#### [Task details]
Copy every line of the entries below without any changes.

Records provided START

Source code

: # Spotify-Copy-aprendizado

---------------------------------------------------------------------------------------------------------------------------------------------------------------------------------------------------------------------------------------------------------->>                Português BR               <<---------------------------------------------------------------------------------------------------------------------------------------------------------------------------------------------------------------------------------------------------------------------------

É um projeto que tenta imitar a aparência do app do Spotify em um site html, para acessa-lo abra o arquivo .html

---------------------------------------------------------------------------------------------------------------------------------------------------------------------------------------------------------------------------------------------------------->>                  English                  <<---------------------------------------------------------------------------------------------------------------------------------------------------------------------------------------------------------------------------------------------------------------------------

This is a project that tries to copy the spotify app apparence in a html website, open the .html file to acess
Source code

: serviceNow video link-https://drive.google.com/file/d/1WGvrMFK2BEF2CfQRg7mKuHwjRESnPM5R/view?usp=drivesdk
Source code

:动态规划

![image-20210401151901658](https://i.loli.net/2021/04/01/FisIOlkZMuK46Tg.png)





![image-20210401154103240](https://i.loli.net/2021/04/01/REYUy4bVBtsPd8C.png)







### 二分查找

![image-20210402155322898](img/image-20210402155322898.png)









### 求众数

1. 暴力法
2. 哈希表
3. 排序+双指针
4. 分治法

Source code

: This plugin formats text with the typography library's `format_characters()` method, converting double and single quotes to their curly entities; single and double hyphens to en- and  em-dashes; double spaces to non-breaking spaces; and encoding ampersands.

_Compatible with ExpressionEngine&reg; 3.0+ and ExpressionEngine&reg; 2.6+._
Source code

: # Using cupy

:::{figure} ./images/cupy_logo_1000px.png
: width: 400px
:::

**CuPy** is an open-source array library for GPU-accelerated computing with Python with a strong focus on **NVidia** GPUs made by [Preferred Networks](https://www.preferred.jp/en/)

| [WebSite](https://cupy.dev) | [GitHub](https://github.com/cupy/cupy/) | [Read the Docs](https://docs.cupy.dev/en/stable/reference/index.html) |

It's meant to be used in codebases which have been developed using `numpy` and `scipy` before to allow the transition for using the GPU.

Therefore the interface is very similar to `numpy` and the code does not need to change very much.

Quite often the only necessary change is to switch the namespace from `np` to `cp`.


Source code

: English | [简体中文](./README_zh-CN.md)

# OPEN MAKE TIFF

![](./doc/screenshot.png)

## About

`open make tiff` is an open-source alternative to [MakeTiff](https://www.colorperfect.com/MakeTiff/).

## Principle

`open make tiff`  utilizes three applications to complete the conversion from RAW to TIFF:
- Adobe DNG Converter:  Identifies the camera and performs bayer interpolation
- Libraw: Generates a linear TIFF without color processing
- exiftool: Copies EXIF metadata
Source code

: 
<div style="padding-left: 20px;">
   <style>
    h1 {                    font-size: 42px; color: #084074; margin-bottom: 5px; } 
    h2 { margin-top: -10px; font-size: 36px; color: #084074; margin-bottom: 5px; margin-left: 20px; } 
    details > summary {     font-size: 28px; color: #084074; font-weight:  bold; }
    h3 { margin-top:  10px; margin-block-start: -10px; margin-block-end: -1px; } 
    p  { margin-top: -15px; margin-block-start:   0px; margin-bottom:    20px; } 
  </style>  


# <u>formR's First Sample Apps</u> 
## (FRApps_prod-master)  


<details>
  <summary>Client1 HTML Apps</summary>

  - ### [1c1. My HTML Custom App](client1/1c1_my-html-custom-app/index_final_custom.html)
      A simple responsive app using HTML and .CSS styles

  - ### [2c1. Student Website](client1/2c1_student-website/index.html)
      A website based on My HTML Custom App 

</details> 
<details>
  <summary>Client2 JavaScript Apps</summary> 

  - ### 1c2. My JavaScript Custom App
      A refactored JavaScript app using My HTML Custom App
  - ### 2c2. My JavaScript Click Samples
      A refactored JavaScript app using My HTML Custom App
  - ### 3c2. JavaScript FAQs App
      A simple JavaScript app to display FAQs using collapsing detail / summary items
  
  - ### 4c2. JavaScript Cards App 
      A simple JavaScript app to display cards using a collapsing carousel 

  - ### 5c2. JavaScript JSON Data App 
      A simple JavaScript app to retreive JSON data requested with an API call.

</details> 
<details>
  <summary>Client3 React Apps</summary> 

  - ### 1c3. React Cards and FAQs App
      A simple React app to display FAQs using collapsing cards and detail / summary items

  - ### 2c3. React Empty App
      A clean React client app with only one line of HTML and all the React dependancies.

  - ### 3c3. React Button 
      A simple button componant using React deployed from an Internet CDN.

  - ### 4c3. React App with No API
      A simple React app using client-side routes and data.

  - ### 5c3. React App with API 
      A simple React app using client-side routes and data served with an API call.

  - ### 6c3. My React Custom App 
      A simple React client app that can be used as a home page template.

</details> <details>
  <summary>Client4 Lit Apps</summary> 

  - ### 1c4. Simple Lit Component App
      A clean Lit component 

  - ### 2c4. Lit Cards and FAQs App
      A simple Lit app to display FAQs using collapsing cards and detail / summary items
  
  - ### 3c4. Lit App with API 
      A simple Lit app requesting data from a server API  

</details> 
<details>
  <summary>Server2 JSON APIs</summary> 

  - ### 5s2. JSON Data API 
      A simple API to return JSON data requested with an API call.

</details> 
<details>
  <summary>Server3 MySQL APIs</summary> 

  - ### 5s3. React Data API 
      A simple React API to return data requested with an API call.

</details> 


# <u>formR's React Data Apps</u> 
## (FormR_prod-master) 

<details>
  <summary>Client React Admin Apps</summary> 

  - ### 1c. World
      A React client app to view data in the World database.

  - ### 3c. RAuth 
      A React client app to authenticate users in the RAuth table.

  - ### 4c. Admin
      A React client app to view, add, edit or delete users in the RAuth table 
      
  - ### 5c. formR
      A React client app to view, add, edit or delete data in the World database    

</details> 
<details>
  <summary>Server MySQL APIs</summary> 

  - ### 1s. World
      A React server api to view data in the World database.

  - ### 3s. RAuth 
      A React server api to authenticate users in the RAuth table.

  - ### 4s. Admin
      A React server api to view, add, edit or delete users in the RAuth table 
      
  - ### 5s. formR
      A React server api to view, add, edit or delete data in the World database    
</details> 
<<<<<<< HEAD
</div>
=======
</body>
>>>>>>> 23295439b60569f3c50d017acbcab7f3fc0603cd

Records provided END

#### [Your response]
Source code

: # Spotify-Copy-aprendizado

---------------------------------------------------------------------------------------------------------------------------------------------------------------------------------------------------------------------------------------------------------->>                Português BR               <<---------------------------------------------------------------------------------------------------------------------------------------------------------------------------------------------------------------------------------------------------------------------------

É um projeto que tenta imitar a aparência do app do Spotify em um site html, para acessa-lo abra o arquivo .html

---------------------------------------------------------------------------------------------------------------------------------------------------------------------------------------------------------------------------------------------------------->>                  English                  <<---------------------------------------------------------------------------------------------------------------------------------------------------------------------------------------------------------------------------------------------------------------------------

This is a project that tries to copy the spotify app apparence in a html website, open the .html file to acess
Source code

: serviceNow video link-https://drive.google.com/file/d/1WGvrMFK2BEF2CfQRg7mKuHwjRESnPM5R/view?usp=drivesdk
Source code

:动态规划

![image-20210401151901658](https://i.loli.net/2021/04/01/FisIOlkZMuK46Tg.png)





![image-20210401154103240](https://i.loli.net/2021/04/01/REYUy4bVBtsPd8C.png)







### 二分查找

![image-20210402155322898](img/image-20210402155322898.png)









### 求众数

1. 暴力法
2. 哈希表
3. 排序+双指针
4. 分治法

Source code

: This plugin formats text with the typography library's `format_characters()` method, converting double and single quotes to their curly entities; single and double hyphens to en- and  em-dashes; double spaces to non-breaking spaces; and encoding ampersands.

_Compatible with ExpressionEngine&reg; 3.0+ and ExpressionEngine&reg; 2.6+._
Source code

: # Using cupy

:::{figure} ./images/cupy_logo_1000px.png
: width: 400px
:::

**CuPy** is an open-source array library for GPU-accelerated computing with Python with a strong focus on **NVidia** GPUs made by [Preferred Networks](https://www.preferred.jp/en/)

| [WebSite](https://cupy.dev) | [GitHub](https://github.com/cupy/cupy/) | [Read the Docs](https://docs.cupy.dev/en/stable/reference/index.html) |

It's meant to be used in codebases which have been developed using `numpy` and `scipy` before to allow the transition for using the GPU.

Therefore the interface is very similar to `numpy` and the code does not need to change very much.

Quite often the only necessary change is to switch the namespace from `np` to `cp`.


Source code

: English | [简体中文](./README_zh-CN.md)

# OPEN MAKE TIFF

![](./doc/screenshot.png)

## About

`open make tiff` is an open-source alternative to [MakeTiff](https://www.colorperfect.com/MakeTiff/).

## Principle

`open make tiff`  utilizes three applications to complete the conversion from RAW to TIFF:
- Adobe DNG Converter:  Identifies the camera and performs bayer interpolation
- Libraw: Generates a linear TIFF without color processing
- exiftool: Copies EXIF metadata
Source code

: 
<div style="padding-left: 20px;">
   <style>
    h1 {                    font-size: 42px; color: #084074; margin-bottom: 5px; } 
    h2 { margin-top: -10px; font-size: 36px; color: #084074; margin-bottom: 5px; margin-left: 20px; } 
    details > summary {     font-size: 28px; color: #084074; font-weight:  bold; }
    h3 { margin-top:  10px; margin-block-start: -10px; margin-block-end: -1px; } 
    p  { margin-top: -15px; margin-block-start:   0px; margin-bottom:    20px; } 
  </style>  


# <u>formR's First Sample Apps</u> 
## (FRApps_prod-master)  


<details>
  <summary>Client1 HTML Apps</summary>

  - ### [1c1. My HTML Custom App](client1/1c1_my-html-custom-app/index_final_custom.html)
      A simple responsive app using HTML and .CSS styles

  - ### [2c1. Student Website](client1/2c1_student-website/index.html)
      A website based on My HTML Custom App 

</details> 
<details>
  <summary>Client2 JavaScript Apps</summary> 

  - ### 1c2. My JavaScript Custom App
      A refactored JavaScript app using My HTML Custom App
  - ### 2c2. My JavaScript Click Samples
      A refactored JavaScript app using My HTML Custom App
  - ### 3c2. JavaScript FAQs App
      A simple JavaScript app to display FAQs using collapsing detail / summary items
  
  - ### 4c2. JavaScript Cards App 
      A simple JavaScript app to display cards using a collapsing carousel 

  - ### 5c2. JavaScript JSON Data App 
      A simple JavaScript app to retreive JSON data requested with an API call.

</details> 
<details>
  <summary>Client3 React Apps</summary> 

  - ### 1c3. React Cards and FAQs App
      A simple React app to display FAQs using collapsing cards and detail / summary items

  - ### 2c3. React Empty App
      A clean React client app with only one line of HTML and all the React dependancies.

  - ### 3c3. React Button 
      A simple button componant using React deployed from an Internet CDN.

  - ### 4c3. React App with No API
      A simple React app using client-side routes and data.

  - ### 5c3. React App with API 
      A simple React app using client-side routes and data served with an API call.

  - ### 6c3. My React Custom App 
      A simple React client app that can be used as a home page template.

</details> <details>
  <summary>Client4 Lit Apps</summary> 

  - ### 1c4. Simple Lit Component App
      A clean Lit component 

  - ### 2c4. Lit Cards and FAQs App
      A simple Lit app to display FAQs using collapsing cards and detail / summary items
  
  - ### 3c4. Lit App with API 
      A simple Lit app requesting data from a server API  

</details> 
<details>
  <summary>Server2 JSON APIs</summary> 

  - ### 5s2. JSON Data API 
      A simple API to return JSON data requested with an API call.

</details> 
<details>
  <summary>Server3 MySQL APIs</summary> 

  - ### 5s3. React Data API 
      A simple React API to return data requested with an API call.

</details> 


# <u>formR's React Data Apps</u> 
## (FormR_prod-master) 

<details>
  <summary>Client React Admin Apps</summary> 

  - ### 1c. World
      A React client app to view data in the World database.

  - ### 3c. RAuth 
      A React client app to authenticate users in the RAuth table.

  - ### 4c. Admin
      A React client app to view, add, edit or delete users in the RAuth table 
      
  - ### 5c. formR
      A React client app to view, add, edit or delete data in the World database    

</details> 
<details>
  <summary>Server MySQL APIs</summary> 

  - ### 1s. World
      A React server api to view data in the World database.

  - ### 3s. RAuth 
      A React server api to authenticate users in the RAuth table.

  - ### 4s. Admin
      A React server api to view, add, edit or delete users in the RAuth table 
      
  - ### 5s. formR
      A React server api to view, add, edit or delete data in the World database    
</details> 
<<<<<<< HEAD
</div>
=======
</body>
>>>>>>> 23295439b60569f3c50d017acbcab7f3fc0603cd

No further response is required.